What Happens During Processing

The internal pipeline executes the following steps:
  1. File reading: the content is read from Supabase Storage.
  2. Text extraction: for PDFs, text is extracted page by page.
  3. Intelligent chunking: the text is split prioritizing paragraph breaks (\n\n). Paragraphs that are too large are subdivided by sentences (". "). If still too large, forced character-level splitting is applied.
  4. Metadata generation: name (up to 80 characters), description (up to 250 characters), and keywords are generated by the LLM from the first 8,000 characters.
  5. Embeddings: each chunk is sent to OpenAI’s embeddings API in batches of up to 100.
  6. Storage: chunks and vectors are saved in the knowledge_chunks table.

Managing Documents

ActionDescription
ViewOpens the extracted content and metadata of the document
DownloadDownloads the original file from Storage
DisableRemoves the document from searches without deleting the file
DeleteRemoves the document, all chunks, and the file from Storage
Deleting a document is irreversible. All associated chunks and embeddings are permanently deleted. Download the original file before deleting if you need to keep it.

Best Practices for Documents

Prefer selectable text

PDFs scanned as images have no extractable text. Use PDFs with native text or convert them before uploading.

Split large documents

Documents with hundreds of pages generate many chunks. Splitting by section improves semantic search precision.

Keep content up to date

Delete outdated documents and upload the new version.
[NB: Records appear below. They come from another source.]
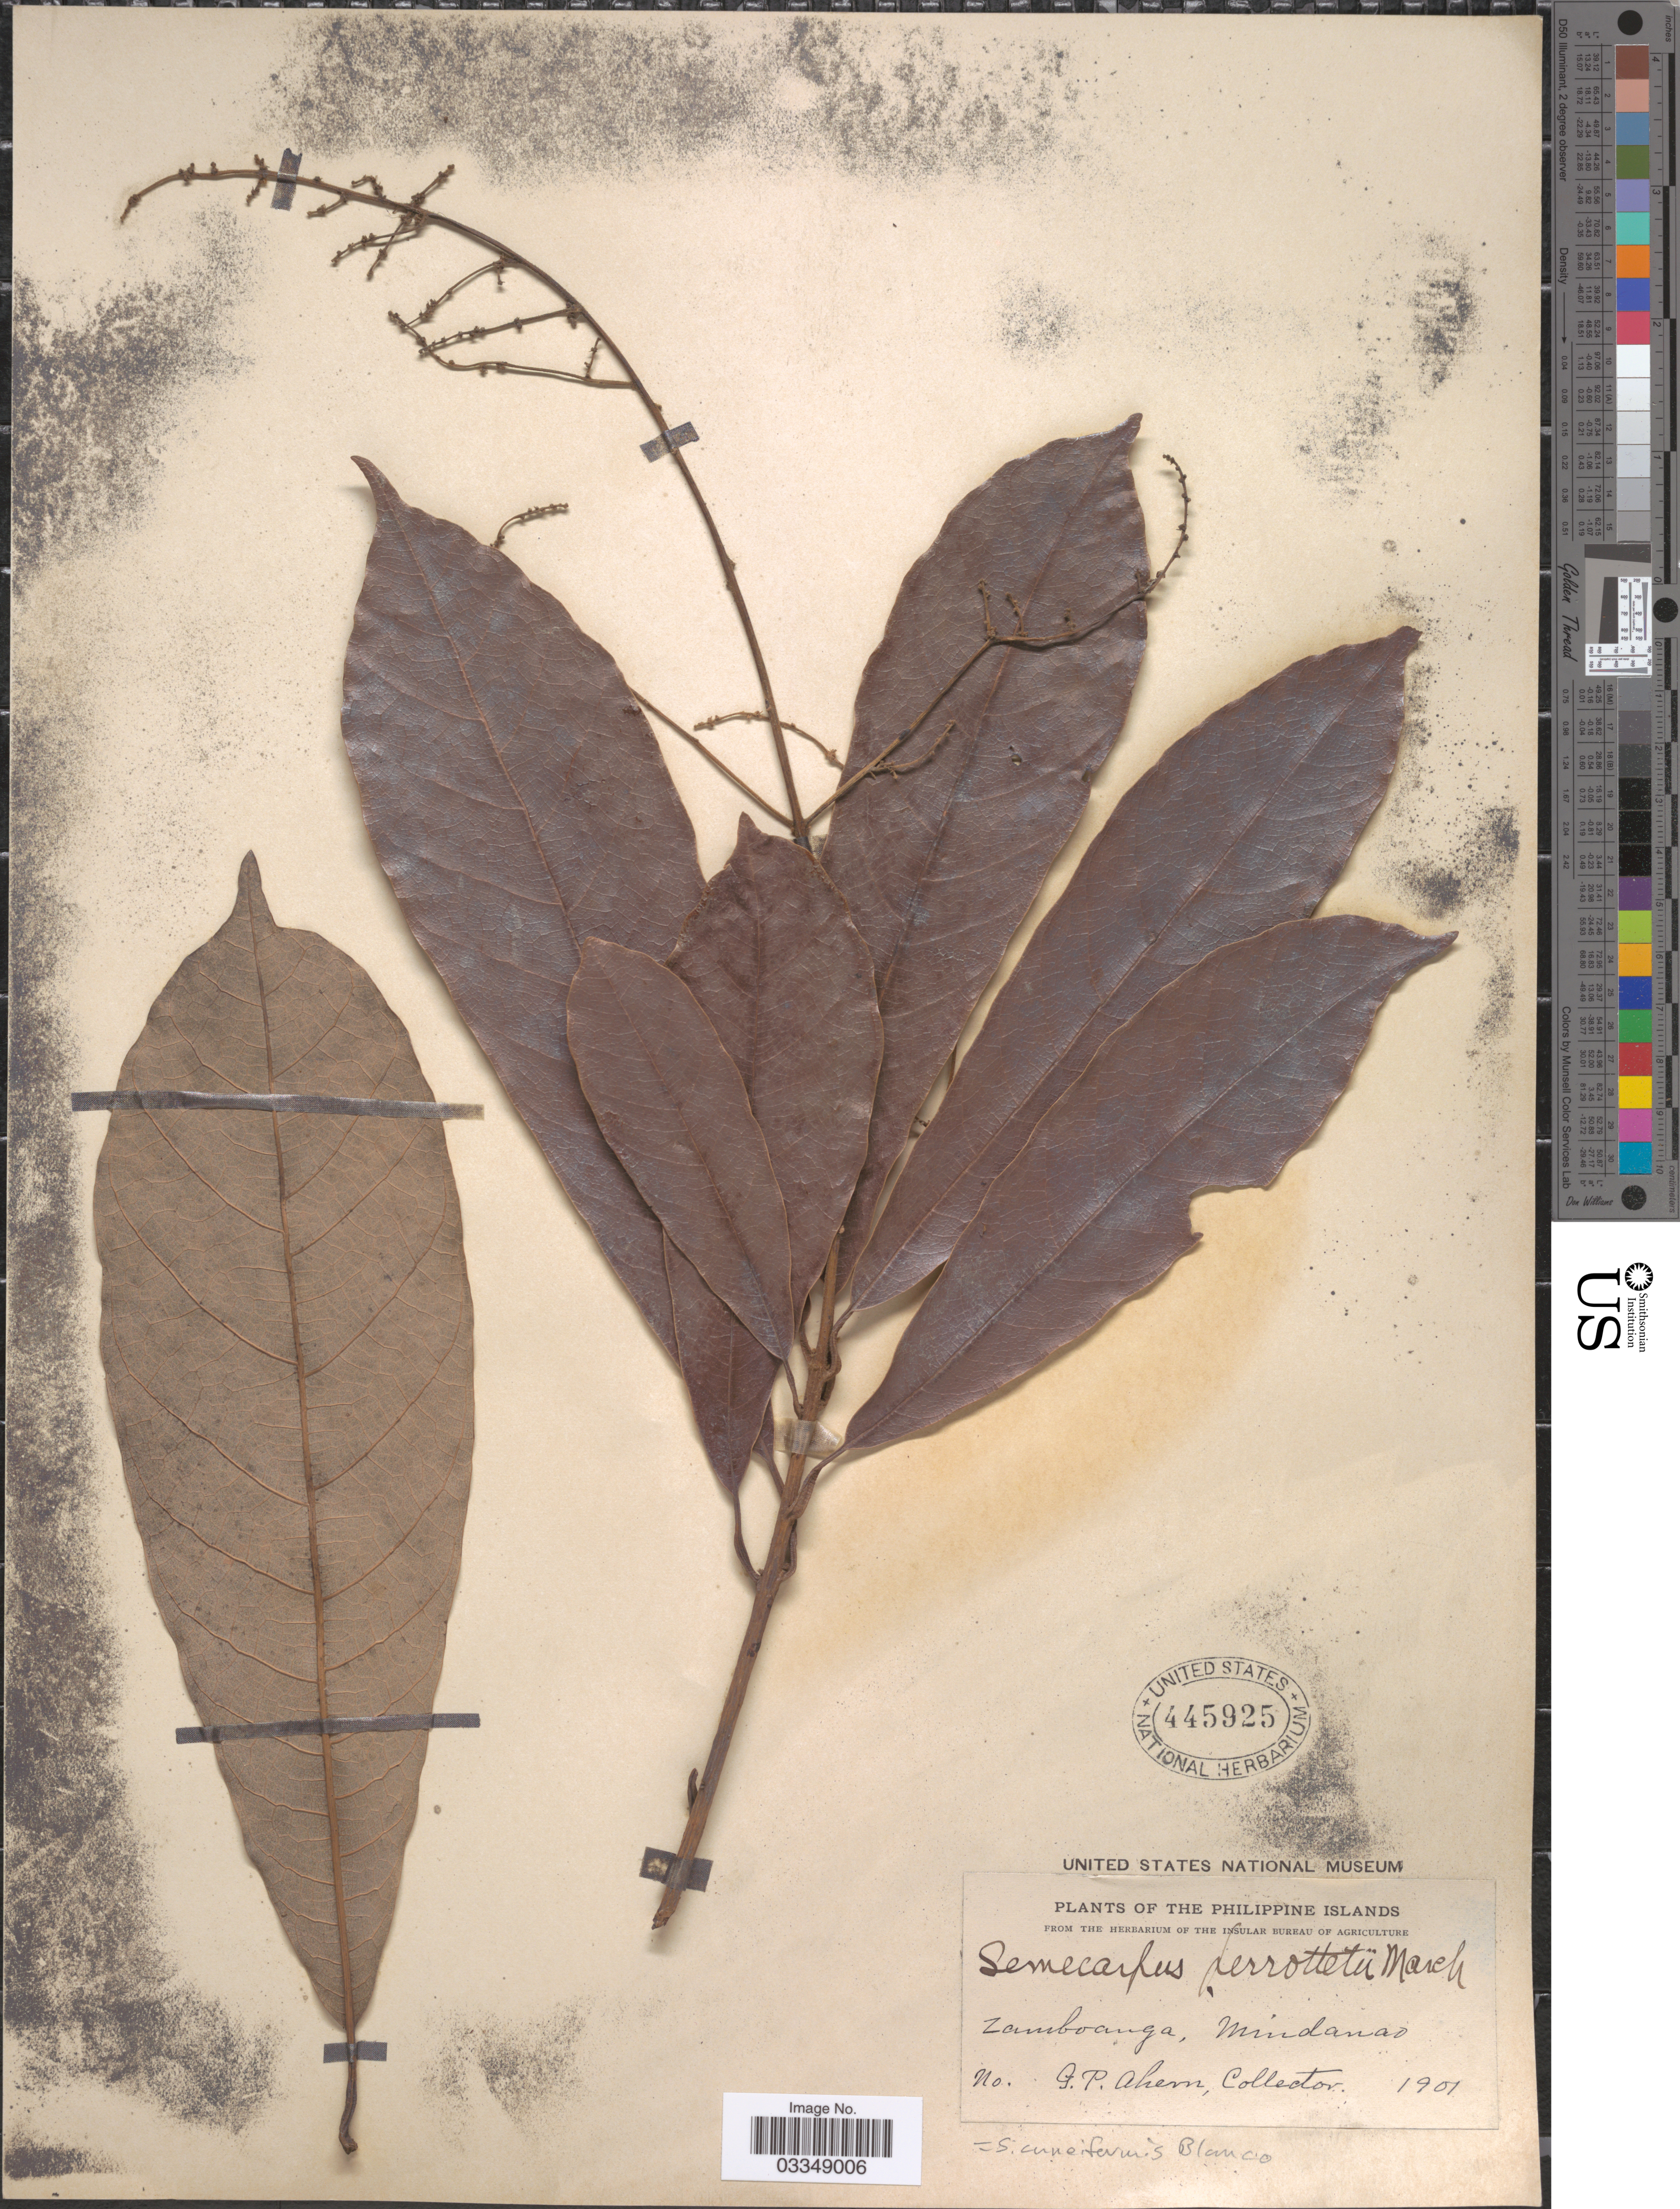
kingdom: Plantae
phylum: Tracheophyta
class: Magnoliopsida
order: Sapindales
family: Anacardiaceae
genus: Semecarpus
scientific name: Semecarpus cuneiformis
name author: Blanco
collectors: G. Ahern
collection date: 1901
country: Philippines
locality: The Philippine Islands. Zamboanga, Mindanao.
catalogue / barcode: US 445925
The agent may retrieve old information if the outdated document is still active.

Name files clearly

The filename and generated metadata are used in search results. A descriptive name improves traceability.
After indexing a new document, use the integrated semantic search in the Knowledge Base to test whether relevant questions return the correct excerpts before activating the agent in production.